Workflows turn into conversations. Instead of endless drag-copy-paste cycles, you're saying things like "Generate three variations of this onboarding flow using our established patterns" and watching it happen.
Our focus shifts from craft to strategy. Less time pushing pixels, more time defining intent, reviewing outcomes, and refining the bigger picture.
This isn't about replacing designers - it's about giving us superpowers. It's next-level Clippy.
What the agentic future means for UX
So where does this leave us? What should we be doing differently? Here's what I'm starting to think about:
Think in terms of 'intent', not just 'screens' and 'journeys'. Frame your experiences around what people are trying to achieve, not just the interface they'll interact with. The AI needs to understand the goal, not just the visual design.
Lean into information architecture fundamentals. The designers who understand semantic markup, logical content hierarchies, and clear labelling systems aren't playing catch-up - they're already ahead of the game. Web standards and accessibility practices create the foundation that AI agents rely on to interpret and navigate digital experiences.
Experiment with agent workflows. What would it look like if an AI navigated your product for a user? What if it helped generate your wireframes or facilitated your next design workshop? Start prototyping these scenarios.

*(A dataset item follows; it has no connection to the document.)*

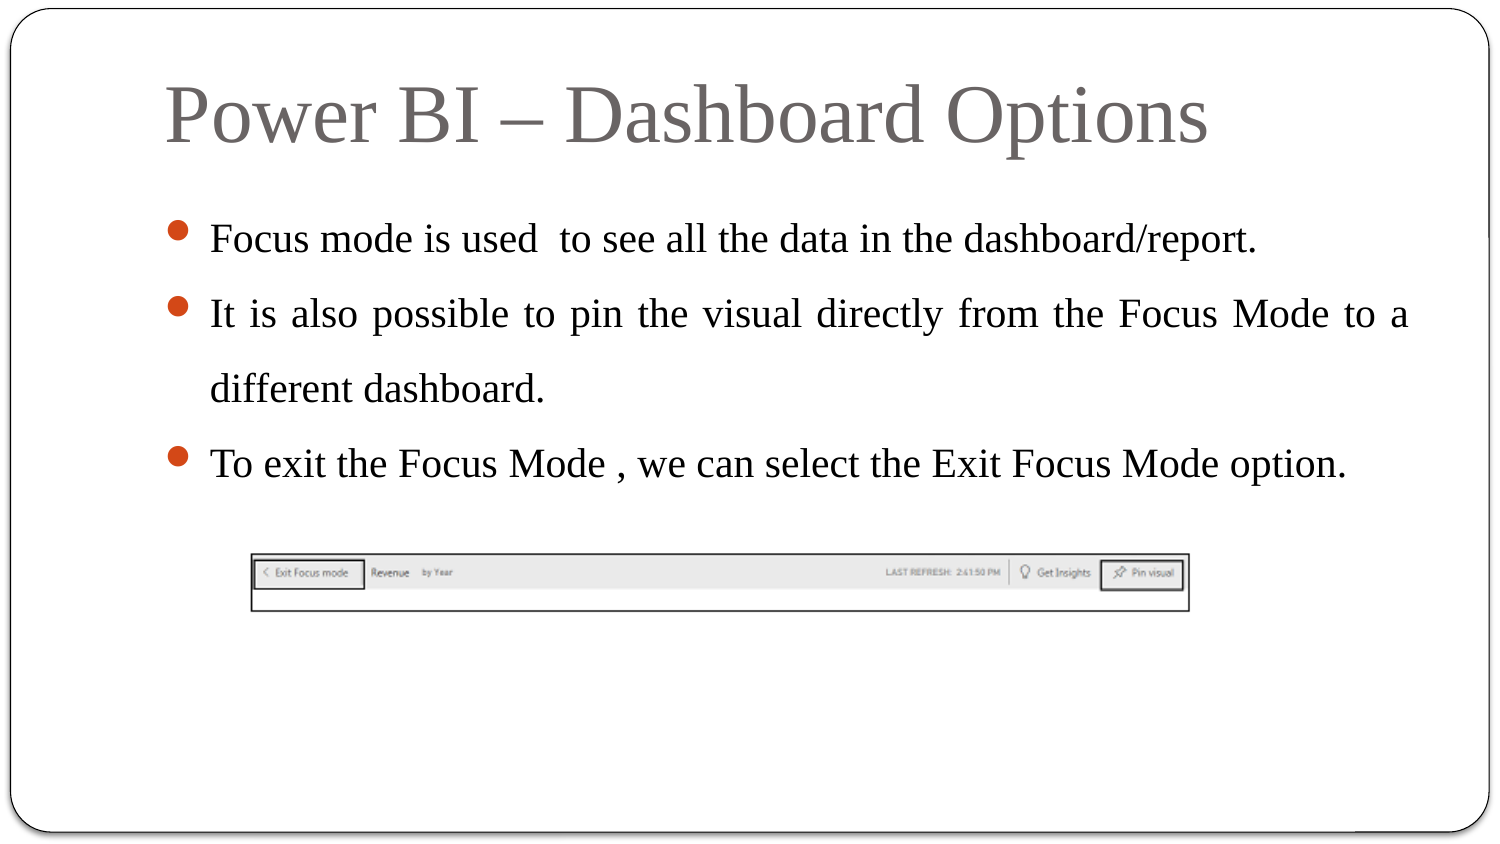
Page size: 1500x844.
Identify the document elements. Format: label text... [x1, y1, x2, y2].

list Focus mode is used to see all the data in the dashboard/report. It is also possible to pin the visual directly from the Focus Mode to a different dashboard. To exit the Focus Mode , we can select the Exit Focus Mode option. [150, 178, 1425, 741]
picture [237, 541, 1201, 621]
title Power BI – Dashboard Options [150, 33, 1425, 175]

Play with the tools that exist today. Try automation platforms like Make or n8n. Test drive AI browsers like Dia or Comet. The future's already here in scrappy beta form - get your hands dirty with it.
The vindication of fundamentals
Clippy failed because it was annoying - popping up to help at the wrong moments, in the wrong ways, with the wrong level of intelligence. But the intention was sound: a computerised assistant with the potential to be genuinely helpful.

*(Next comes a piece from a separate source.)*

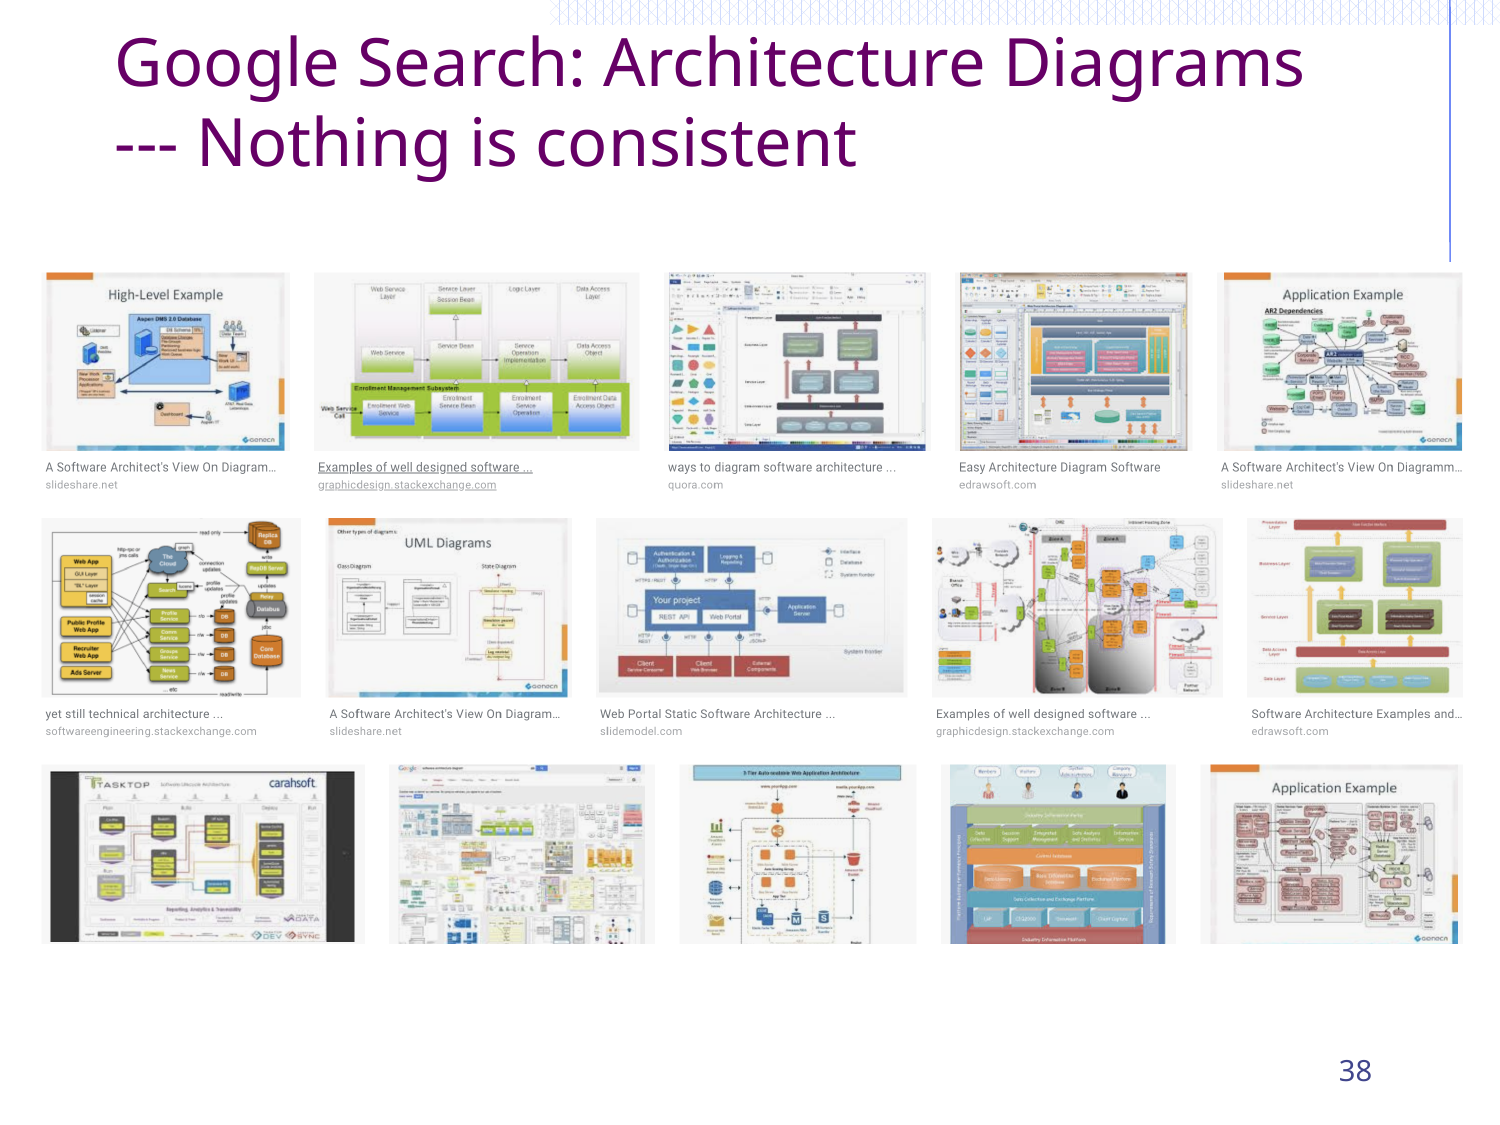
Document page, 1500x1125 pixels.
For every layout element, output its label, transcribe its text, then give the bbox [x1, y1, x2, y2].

title Google Search: Architecture Diagrams --- Nothing is consistent [99, 12, 1375, 200]
picture [37, 262, 1463, 944]
slide_number 38 [1074, 1025, 1388, 1100]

Now, twenty-odd years later, we're witnessing Clippy's redemption arc. Today's AI assistants have the processing power, contextual awareness, and design sensibilities to actually deliver on that original promise of helpful computing.
What's particularly interesting to me as a UX designer is how this evolution validates principles we've held for years. The foundations for designing experiences for AI already exist in our everyday practices - every thoughtfully structured component, every descriptive alt attribute, every logical user flow was unknowingly building the necessary infrastructure. Our advocacy for accessibility and carefully crafted information architectures isn't just evidence of good, ethical work; it has set us up well to serve our new AI partner user types.
This convergence challenges the recent industry narrative around traditional UX skills becoming obsolete in favour of rapid product delivery and execution speed. I'd suggest the opposite is actually true. The designers who've spent years developing deep information architecture knowledge, understanding user mental models, mastering accessibility considerations, and learning semantic markup aren't being left behind - they're best positioned to succeed in this AI-collaborative future. While the focus for many seems to be on shipping faster, experienced practitioners have the skills and knowledge to best support the structural intelligence that AI agents will depend on.
The shift towards conversational interfaces and intent-driven design isn't separate from this trajectory - it's the natural extension of user-centred thinking. We're not learning entirely new skills; we're applying foundational UX principles to a broader definition of 'user' that now includes both humans and our AI partners.
The future of UX isn't about choosing between human and artificial intelligence - it's about designing experiences that serve both brilliantly. And if you've been quietly perfecting the fundamentals all along, you're already winning.